Other proposals that the board of governors will consider:
a requirement that a team report, within 24 hours, any instance of an agent or player representative asking for a benefit that is not allowed under the salary cap or collective bargaining agreement (“unauthorized benefits”);
a requirement that teams preserve communications with players and their agents for one year;
new channels for teams and team employees to anonymously report rules violations or tampering;
prohibiting players from inducing players under contract to request trades.
In addition, teams will have to require its governor, top basketball operations executive and negotiators to certify annually that they did not talk to free agents or their representatives before the league rules allow. And with every player contract signed, each team’s governor will have to certify that no unauthorized benefits were offered and no rules were broken.
“It’s pointless, at the end of the day, to have rules that we can’t enforce,” NBA commissioner Adam Silver said in July after the board of governors met and talked about ways to adjust that process in an effort to ensure fairness across the league.
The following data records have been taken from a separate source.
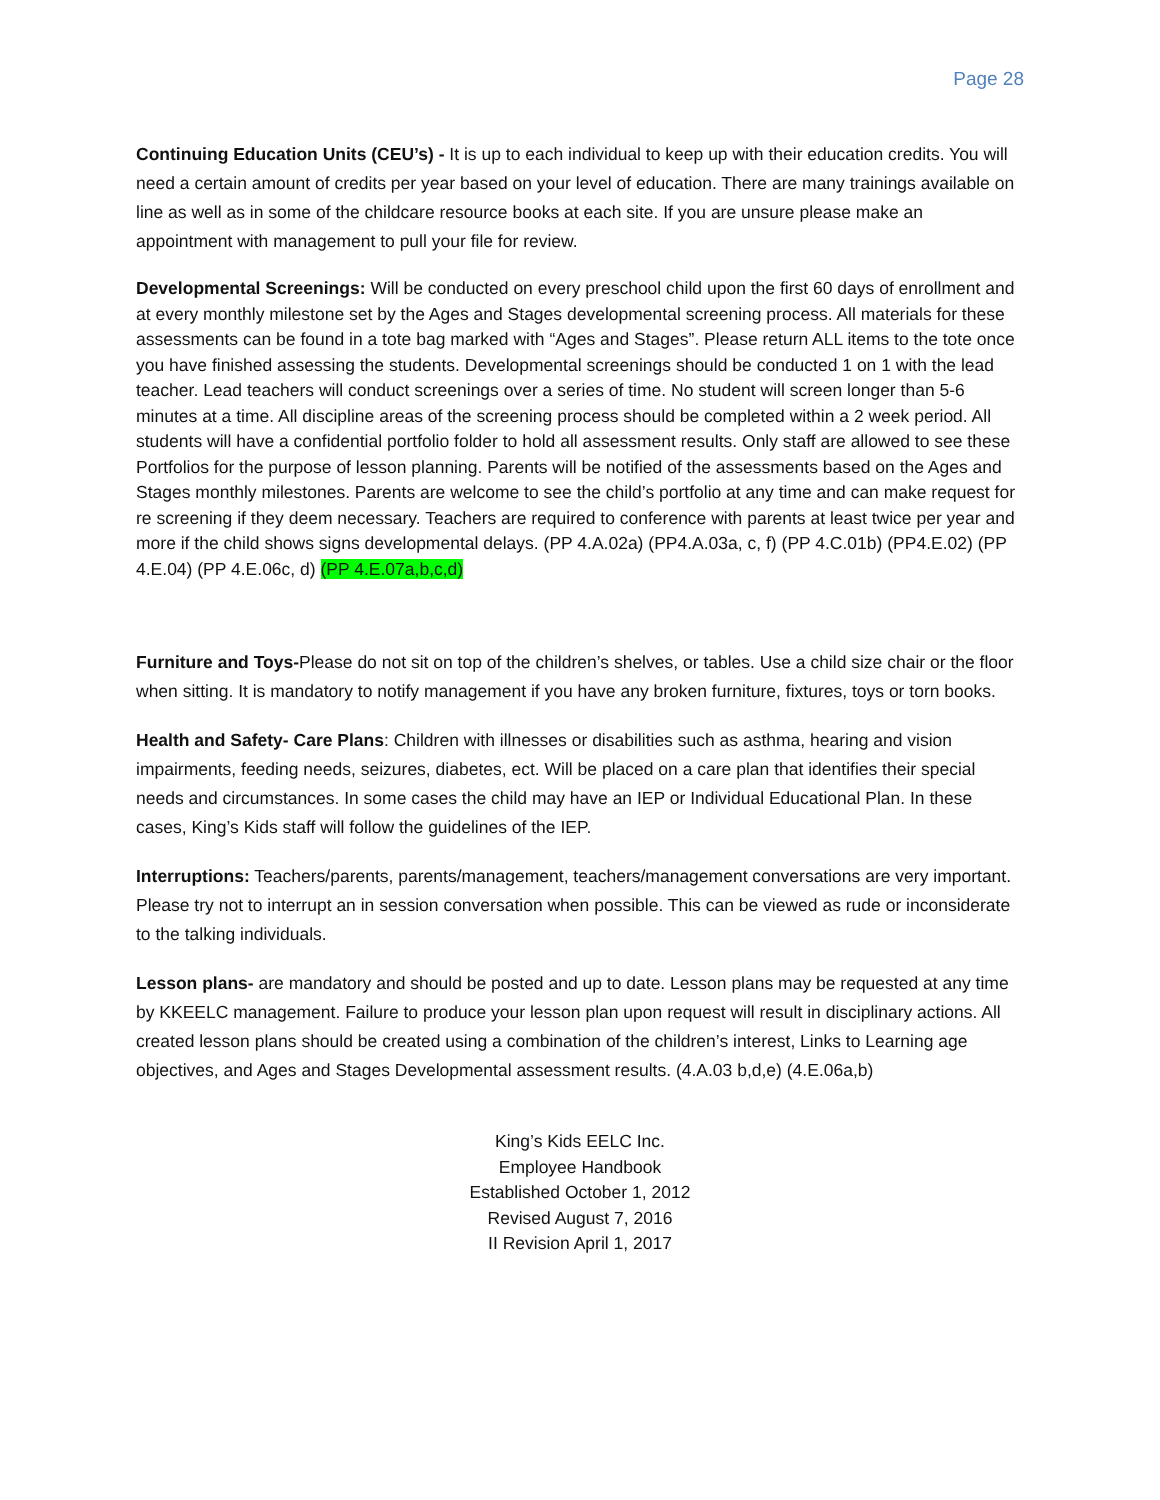Page 28
Continuing Education Units (CEU’s) - It is up to each individual to keep up with their education credits. You will need a certain amount of credits per year based on your level of education. There are many trainings available on line as well as in some of the childcare resource books at each site. If you are unsure please make an appointment with management to pull your file for review.
Developmental Screenings: Will be conducted on every preschool child upon the first 60 days of enrollment and at every monthly milestone set by the Ages and Stages developmental screening process. All materials for these assessments can be found in a tote bag marked with “Ages and Stages”. Please return ALL items to the tote once you have finished assessing the students. Developmental screenings should be conducted 1 on 1 with the lead teacher. Lead teachers will conduct screenings over a series of time. No student will screen longer than 5-6 minutes at a time. All discipline areas of the screening process should be completed within a 2 week period. All students will have a confidential portfolio folder to hold all assessment results. Only staff are allowed to see these Portfolios for the purpose of lesson planning. Parents will be notified of the assessments based on the Ages and Stages monthly milestones. Parents are welcome to see the child’s portfolio at any time and can make request for re screening if they deem necessary. Teachers are required to conference with parents at least twice per year and more if the child shows signs developmental delays. (PP 4.A.02a) (PP4.A.03a, c, f) (PP 4.C.01b) (PP4.E.02) (PP 4.E.04) (PP 4.E.06c, d) (PP 4.E.07a,b,c,d)
Furniture and Toys-Please do not sit on top of the children’s shelves, or tables. Use a child size chair or the floor when sitting. It is mandatory to notify management if you have any broken furniture, fixtures, toys or torn books.
Health and Safety- Care Plans: Children with illnesses or disabilities such as asthma, hearing and vision impairments, feeding needs, seizures, diabetes, ect. Will be placed on a care plan that identifies their special needs and circumstances. In some cases the child may have an IEP or Individual Educational Plan. In these cases, King’s Kids staff will follow the guidelines of the IEP.
Interruptions: Teachers/parents, parents/management, teachers/management conversations are very important. Please try not to interrupt an in session conversation when possible. This can be viewed as rude or inconsiderate to the talking individuals.
Lesson plans- are mandatory and should be posted and up to date. Lesson plans may be requested at any time by KKEELC management. Failure to produce your lesson plan upon request will result in disciplinary actions. All created lesson plans should be created using a combination of the children’s interest, Links to Learning age objectives, and Ages and Stages Developmental assessment results. (4.A.03 b,d,e) (4.E.06a,b)
King’s Kids EELC Inc.
Employee Handbook
Established October 1, 2012
Revised August 7, 2016
II Revision April 1, 2017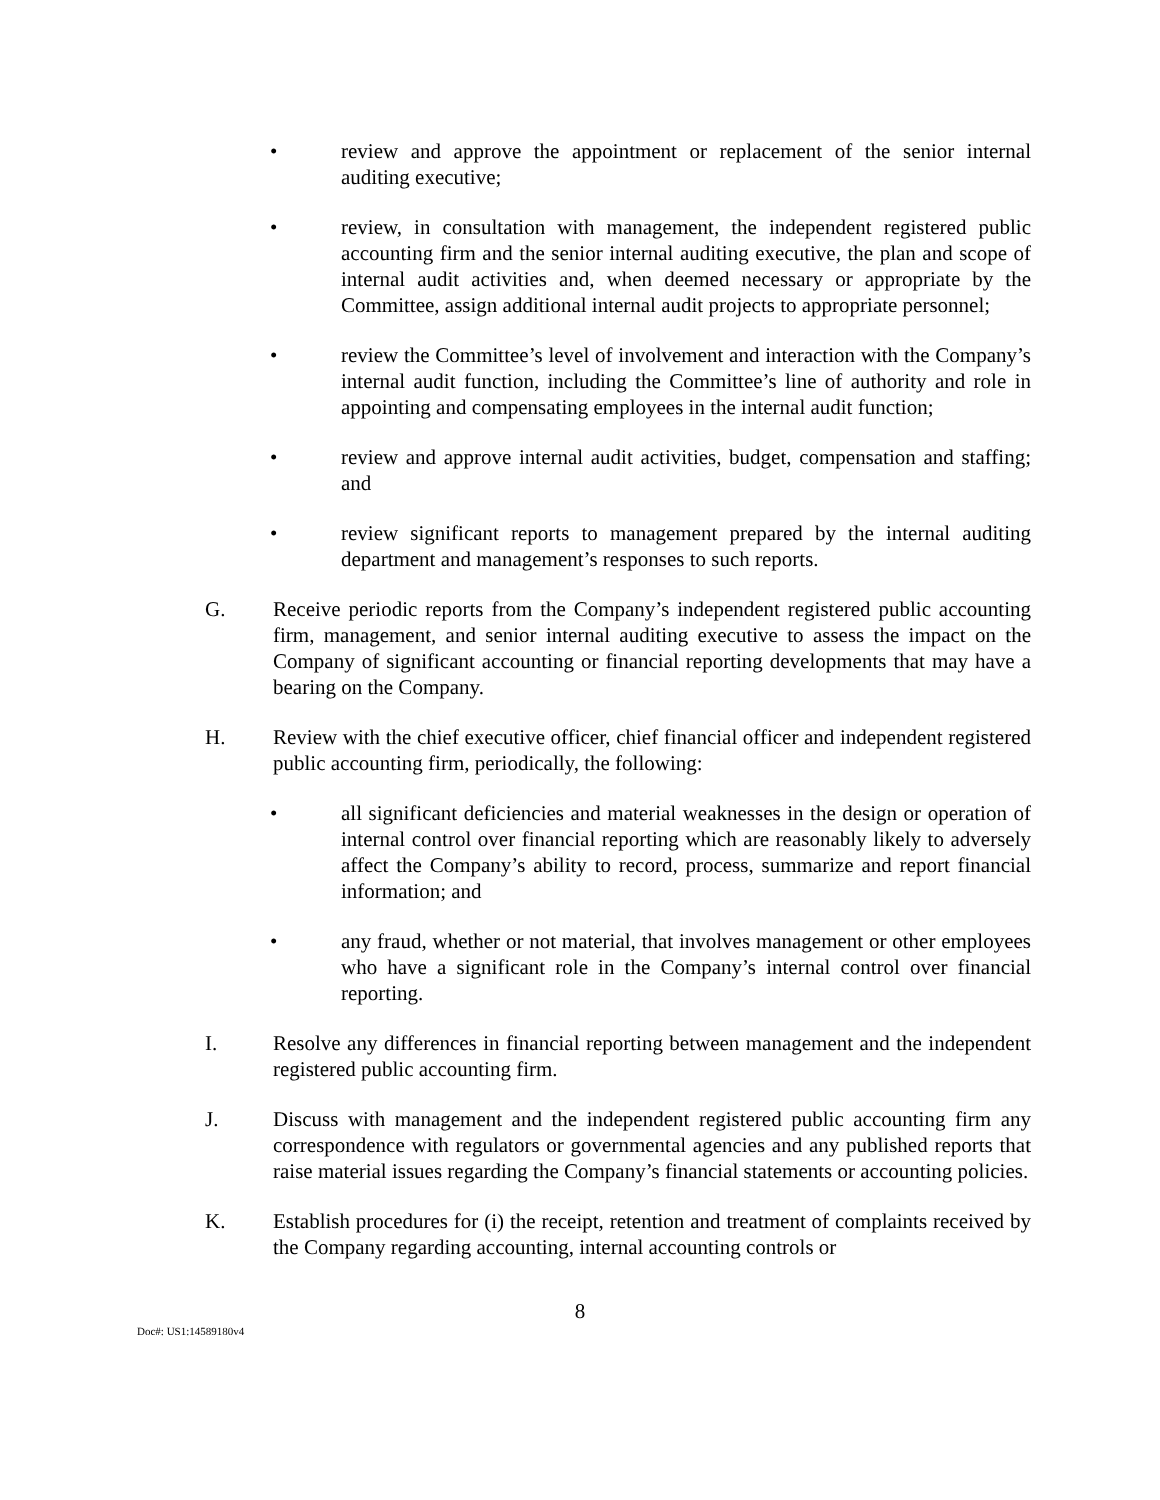• review and approve the appointment or replacement of the senior internal auditing executive;
• review, in consultation with management, the independent registered public accounting firm and the senior internal auditing executive, the plan and scope of internal audit activities and, when deemed necessary or appropriate by the Committee, assign additional internal audit projects to appropriate personnel;
• review the Committee’s level of involvement and interaction with the Company’s internal audit function, including the Committee’s line of authority and role in appointing and compensating employees in the internal audit function;
• review and approve internal audit activities, budget, compensation and staffing; and
• review significant reports to management prepared by the internal auditing department and management’s responses to such reports.
G. Receive periodic reports from the Company’s independent registered public accounting firm, management, and senior internal auditing executive to assess the impact on the Company of significant accounting or financial reporting developments that may have a bearing on the Company.
H. Review with the chief executive officer, chief financial officer and independent registered public accounting firm, periodically, the following:
• all significant deficiencies and material weaknesses in the design or operation of internal control over financial reporting which are reasonably likely to adversely affect the Company’s ability to record, process, summarize and report financial information; and
• any fraud, whether or not material, that involves management or other employees who have a significant role in the Company’s internal control over financial reporting.
I. Resolve any differences in financial reporting between management and the independent registered public accounting firm.
J. Discuss with management and the independent registered public accounting firm any correspondence with regulators or governmental agencies and any published reports that raise material issues regarding the Company’s financial statements or accounting policies.
K. Establish procedures for (i) the receipt, retention and treatment of complaints received by the Company regarding accounting, internal accounting controls or
8
Doc#: US1:14589180v4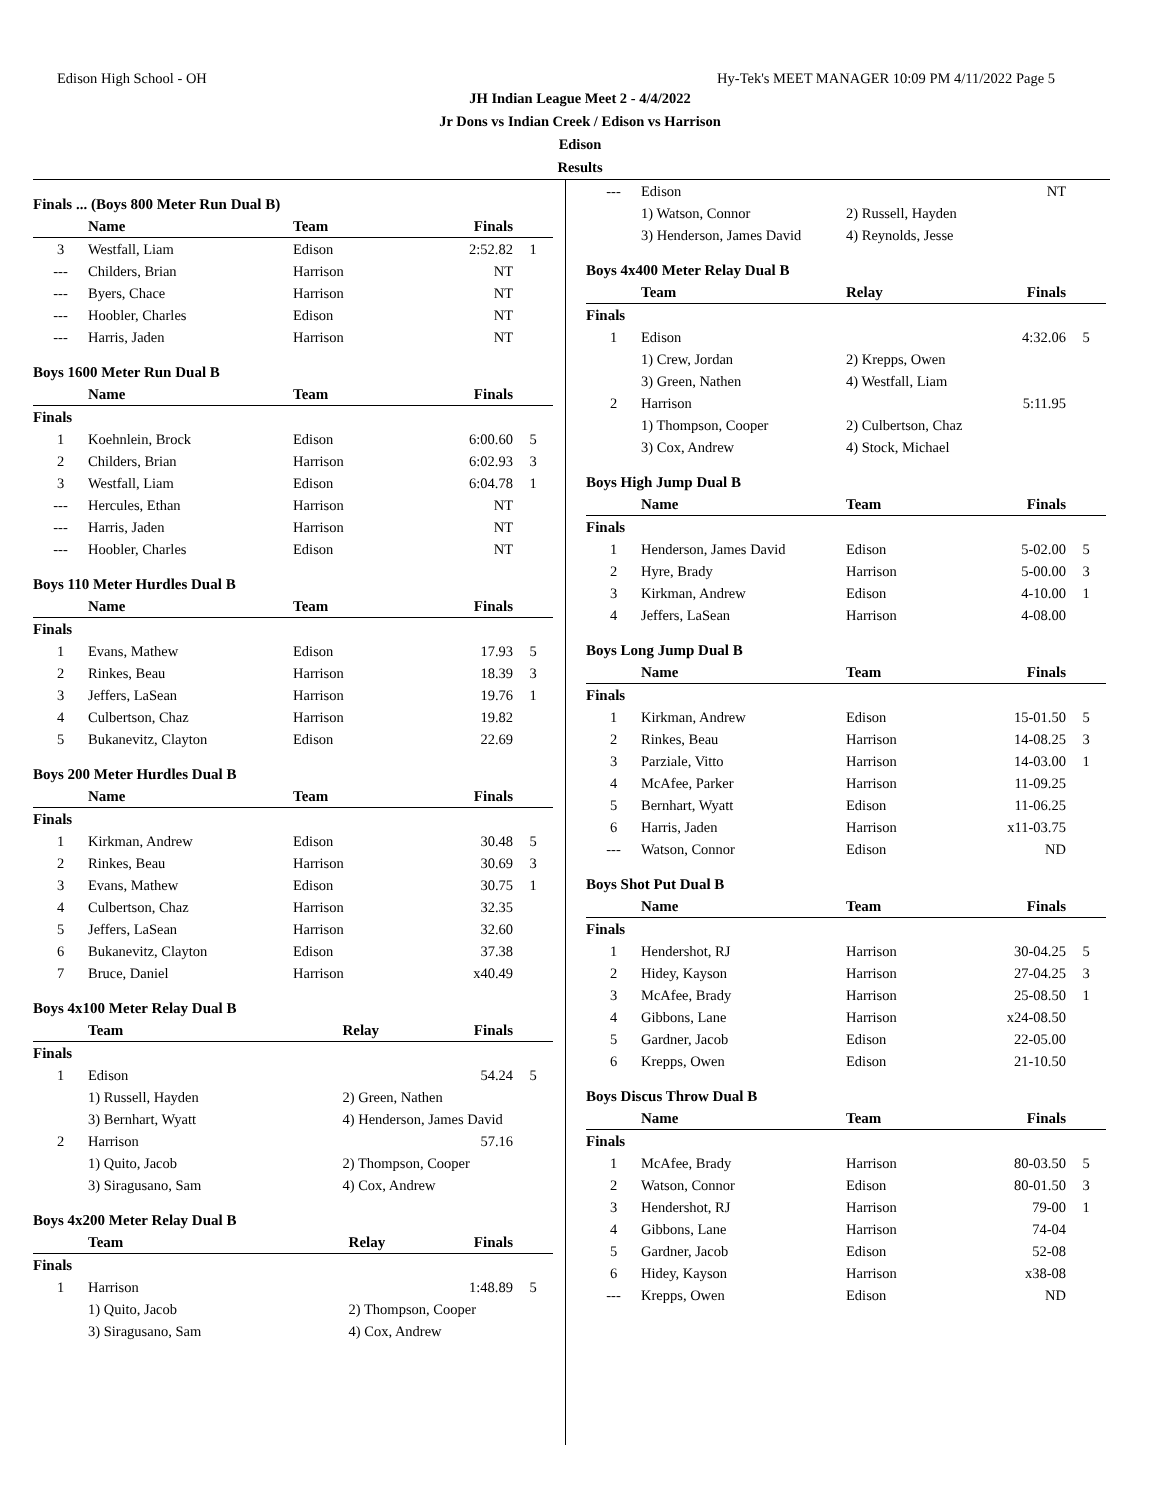Edison High School - OH Hy-Tek's MEET MANAGER 10:09 PM 4/11/2022 Page 5
JH Indian League Meet 2 - 4/4/2022
Jr Dons vs Indian Creek / Edison vs Harrison
Edison
Results
Finals ... (Boys 800 Meter Run Dual B)
| | Name | Team | Finals | |
| --- | --- | --- | --- | --- |
| 3 | Westfall, Liam | Edison | 2:52.82 | 1 |
| --- | Childers, Brian | Harrison | NT | |
| --- | Byers, Chace | Harrison | NT | |
| --- | Hoobler, Charles | Edison | NT | |
| --- | Harris, Jaden | Harrison | NT | |
Boys 1600 Meter Run Dual B
| | Name | Team | Finals | |
| --- | --- | --- | --- | --- |
| Finals | | | | |
| 1 | Koehnlein, Brock | Edison | 6:00.60 | 5 |
| 2 | Childers, Brian | Harrison | 6:02.93 | 3 |
| 3 | Westfall, Liam | Edison | 6:04.78 | 1 |
| --- | Hercules, Ethan | Harrison | NT | |
| --- | Harris, Jaden | Harrison | NT | |
| --- | Hoobler, Charles | Edison | NT | |
Boys 110 Meter Hurdles Dual B
| | Name | Team | Finals | |
| --- | --- | --- | --- | --- |
| Finals | | | | |
| 1 | Evans, Mathew | Edison | 17.93 | 5 |
| 2 | Rinkes, Beau | Harrison | 18.39 | 3 |
| 3 | Jeffers, LaSean | Harrison | 19.76 | 1 |
| 4 | Culbertson, Chaz | Harrison | 19.82 | |
| 5 | Bukanevitz, Clayton | Edison | 22.69 | |
Boys 200 Meter Hurdles Dual B
| | Name | Team | Finals | |
| --- | --- | --- | --- | --- |
| Finals | | | | |
| 1 | Kirkman, Andrew | Edison | 30.48 | 5 |
| 2 | Rinkes, Beau | Harrison | 30.69 | 3 |
| 3 | Evans, Mathew | Edison | 30.75 | 1 |
| 4 | Culbertson, Chaz | Harrison | 32.35 | |
| 5 | Jeffers, LaSean | Harrison | 32.60 | |
| 6 | Bukanevitz, Clayton | Edison | 37.38 | |
| 7 | Bruce, Daniel | Harrison | x40.49 | |
Boys 4x100 Meter Relay Dual B
| | Team | Relay | Finals | |
| --- | --- | --- | --- | --- |
| Finals | | | | |
| 1 | Edison | | 54.24 | 5 |
| | 1) Russell, Hayden | 2) Green, Nathen | | |
| | 3) Bernhart, Wyatt | 4) Henderson, James David | | |
| 2 | Harrison | | 57.16 | |
| | 1) Quito, Jacob | 2) Thompson, Cooper | | |
| | 3) Siragusano, Sam | 4) Cox, Andrew | | |
Boys 4x200 Meter Relay Dual B
| | Team | Relay | Finals | |
| --- | --- | --- | --- | --- |
| Finals | | | | |
| 1 | Harrison | | 1:48.89 | 5 |
| | 1) Quito, Jacob | 2) Thompson, Cooper | | |
| | 3) Siragusano, Sam | 4) Cox, Andrew | | |
| --- | Edison | | NT | |
| | 1) Watson, Connor | 2) Russell, Hayden | | |
| | 3) Henderson, James David | 4) Reynolds, Jesse | | |
Boys 4x400 Meter Relay Dual B
| | Team | Relay | Finals | |
| --- | --- | --- | --- | --- |
| Finals | | | | |
| 1 | Edison | | 4:32.06 | 5 |
| | 1) Crew, Jordan | 2) Krepps, Owen | | |
| | 3) Green, Nathen | 4) Westfall, Liam | | |
| 2 | Harrison | | 5:11.95 | |
| | 1) Thompson, Cooper | 2) Culbertson, Chaz | | |
| | 3) Cox, Andrew | 4) Stock, Michael | | |
Boys High Jump Dual B
| | Name | Team | Finals | |
| --- | --- | --- | --- | --- |
| Finals | | | | |
| 1 | Henderson, James David | Edison | 5-02.00 | 5 |
| 2 | Hyre, Brady | Harrison | 5-00.00 | 3 |
| 3 | Kirkman, Andrew | Edison | 4-10.00 | 1 |
| 4 | Jeffers, LaSean | Harrison | 4-08.00 | |
Boys Long Jump Dual B
| | Name | Team | Finals | |
| --- | --- | --- | --- | --- |
| Finals | | | | |
| 1 | Kirkman, Andrew | Edison | 15-01.50 | 5 |
| 2 | Rinkes, Beau | Harrison | 14-08.25 | 3 |
| 3 | Parziale, Vitto | Harrison | 14-03.00 | 1 |
| 4 | McAfee, Parker | Harrison | 11-09.25 | |
| 5 | Bernhart, Wyatt | Edison | 11-06.25 | |
| 6 | Harris, Jaden | Harrison | x11-03.75 | |
| --- | Watson, Connor | Edison | ND | |
Boys Shot Put Dual B
| | Name | Team | Finals | |
| --- | --- | --- | --- | --- |
| Finals | | | | |
| 1 | Hendershot, RJ | Harrison | 30-04.25 | 5 |
| 2 | Hidey, Kayson | Harrison | 27-04.25 | 3 |
| 3 | McAfee, Brady | Harrison | 25-08.50 | 1 |
| 4 | Gibbons, Lane | Harrison | x24-08.50 | |
| 5 | Gardner, Jacob | Edison | 22-05.00 | |
| 6 | Krepps, Owen | Edison | 21-10.50 | |
Boys Discus Throw Dual B
| | Name | Team | Finals | |
| --- | --- | --- | --- | --- |
| Finals | | | | |
| 1 | McAfee, Brady | Harrison | 80-03.50 | 5 |
| 2 | Watson, Connor | Edison | 80-01.50 | 3 |
| 3 | Hendershot, RJ | Harrison | 79-00 | 1 |
| 4 | Gibbons, Lane | Harrison | 74-04 | |
| 5 | Gardner, Jacob | Edison | 52-08 | |
| 6 | Hidey, Kayson | Harrison | x38-08 | |
| --- | Krepps, Owen | Edison | ND | |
Fines for tampering with players or team personnel could go as high as $10 million, double the current limit. If a team enters into an unauthorized deal with a player, it can be fined up to $6 million — and the player can get hit with a $250,000 fine as well.
Statements or conduct detrimental to the NBA could come with a $5 million fine now, up from the previous ceiling of $1 million. And a rule violation with no specific penalty could merit a $10 million fine, up from $2.5 million — the amount that Silver fined former LA Clippers owner Donald Sterling while banning him for life from the NBA in 2014 after he was found to have made racist remarks.
The league also has other penalties within its reach, such as forfeiture or transfer of draft picks, suspensions, voiding of contracts and prohibiting teams from hiring the person they tampered with.
Silver said in July that changes have to be made to the free-agent process after several deals were clearly struck before the negotiating period started. In theory, teams couldn’t talk to free agents before 6 p.m. ET on June 30, which should mean that actually striking deals before then would be impossible.
The NBA has been largely powerless to stop the practice, which has gone on for years and seemed to be particularly out of control this summer. In the first 90 minutes of free agency this summer, at least $1.4 billion in contracts were committed to across the league.
Information from ESPN’s Zach Lowe and The Associated Press was used in this report.